Hier erfahren Sie alles über Herkunft, Charakter und Eignung der Pfererasse Noriker.
 
© Sabine Heueveldop
Der Noriker ist eine uralte Rasse, die in der römischen Provinz Noricum (etwa heutiges Kärnten) entstand.

Steckbrief

  • Größe: ca. 155 – 160 cm
  • Herkunft: Österreich
  • Farbe: Braune, Füchse, oft Tigerscheckung
  • Charakteristik: Mittelschweres Arbeitspferd, Kaltblüter
  • Eignung: Fahr- und Reitpferd
  • Verwendung: Landwirtschaft, Freizeitreiten

Aussehen

Schweres Arbeitspferd; kurzer, stabiler Rücken, breite Brust; schwerer, gut proportionierter Kopf; häufig Ramsnase; kurzer, muskulöser Hals; mächtige, steile Schulter; kräftige, klare Beine

Charakter

Das ausgesprochen trittsichere Gebirgspferd ist hart und anspruchslos, von eher trägem Temperament und gutem Charakter.

Eignung

Landwirtschaftliches Arbeitspferd; Kutschpferd, leichtere Pferde auch zum Reiten

Herkunft

Der Noriker ist eine uralte Rasse, die in der römischen Provinz Noricum (etwa heutiges Kärnten) entstand und ihr seinen Namen verdankt.

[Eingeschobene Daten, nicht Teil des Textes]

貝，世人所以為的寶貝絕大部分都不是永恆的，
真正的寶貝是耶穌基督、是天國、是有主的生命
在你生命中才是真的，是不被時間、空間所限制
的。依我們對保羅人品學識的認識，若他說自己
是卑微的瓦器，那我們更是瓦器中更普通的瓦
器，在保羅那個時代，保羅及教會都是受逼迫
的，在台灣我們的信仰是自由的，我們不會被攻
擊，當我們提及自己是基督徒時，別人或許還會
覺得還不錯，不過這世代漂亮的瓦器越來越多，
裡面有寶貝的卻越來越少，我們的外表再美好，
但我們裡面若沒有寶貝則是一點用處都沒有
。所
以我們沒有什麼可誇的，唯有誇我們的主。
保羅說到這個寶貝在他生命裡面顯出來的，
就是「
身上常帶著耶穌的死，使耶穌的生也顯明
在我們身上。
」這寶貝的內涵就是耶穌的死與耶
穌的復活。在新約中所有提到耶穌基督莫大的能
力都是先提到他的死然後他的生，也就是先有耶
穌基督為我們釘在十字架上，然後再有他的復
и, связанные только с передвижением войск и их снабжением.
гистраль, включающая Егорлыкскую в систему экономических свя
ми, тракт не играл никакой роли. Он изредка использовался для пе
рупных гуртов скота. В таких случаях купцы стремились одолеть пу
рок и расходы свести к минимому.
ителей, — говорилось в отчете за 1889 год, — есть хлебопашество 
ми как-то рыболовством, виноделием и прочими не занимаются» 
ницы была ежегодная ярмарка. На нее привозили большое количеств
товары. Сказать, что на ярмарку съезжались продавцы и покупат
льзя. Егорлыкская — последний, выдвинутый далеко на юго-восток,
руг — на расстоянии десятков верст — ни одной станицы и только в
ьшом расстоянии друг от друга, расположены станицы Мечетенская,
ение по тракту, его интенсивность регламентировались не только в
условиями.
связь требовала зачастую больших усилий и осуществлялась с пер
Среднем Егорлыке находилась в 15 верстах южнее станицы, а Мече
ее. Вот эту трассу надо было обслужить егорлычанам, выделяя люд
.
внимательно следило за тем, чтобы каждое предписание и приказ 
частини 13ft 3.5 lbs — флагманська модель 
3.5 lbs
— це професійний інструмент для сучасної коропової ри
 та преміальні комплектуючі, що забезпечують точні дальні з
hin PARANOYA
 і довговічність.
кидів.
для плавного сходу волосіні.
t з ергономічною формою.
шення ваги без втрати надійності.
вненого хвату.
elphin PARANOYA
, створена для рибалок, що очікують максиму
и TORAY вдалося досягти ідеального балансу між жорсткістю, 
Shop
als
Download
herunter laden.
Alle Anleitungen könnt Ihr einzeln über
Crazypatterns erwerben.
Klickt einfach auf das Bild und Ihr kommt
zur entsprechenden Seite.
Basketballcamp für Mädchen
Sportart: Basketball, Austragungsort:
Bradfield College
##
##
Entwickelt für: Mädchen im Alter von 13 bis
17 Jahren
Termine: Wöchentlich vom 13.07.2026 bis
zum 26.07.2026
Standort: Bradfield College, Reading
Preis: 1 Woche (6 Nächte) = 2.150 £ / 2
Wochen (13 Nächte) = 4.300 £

Während der Renaissance begann die Kirche sich für die Rasse zu engagieren, vor allem die Erzbischöfe von Salzburg widmeten sich der systematischen Zucht. Vom 17. bis 19.Jahrhundert wurden Andalusier, Neapolitaner, Belgier, Kladruber, Clydesdale, Normänner, Clevelands, Oldenburger, Holsteiner und andere Rassen mehr eingekreuzt. Seit 1884 aber wird weitestgehend Reinzucht betrieben. Da der Noriker lange im Gebirge gezüchtet wurde, hat er sich den Bedürfnissen auf steilem Gelände wie kaum ein anderes Pferd angepasst.

Hätten Sie’s gewusst?

Die beiden norischen Schläge, der leichtere Oberländer und der schwerere Pinzgauer, benannt nach der österreichischen Bezirk Pinzgau im Bundesland Salzburg, werden seit 1952 in Deutschland unter der Bezeichnung "Süddeutsches Kaltblut" zusammengefasst.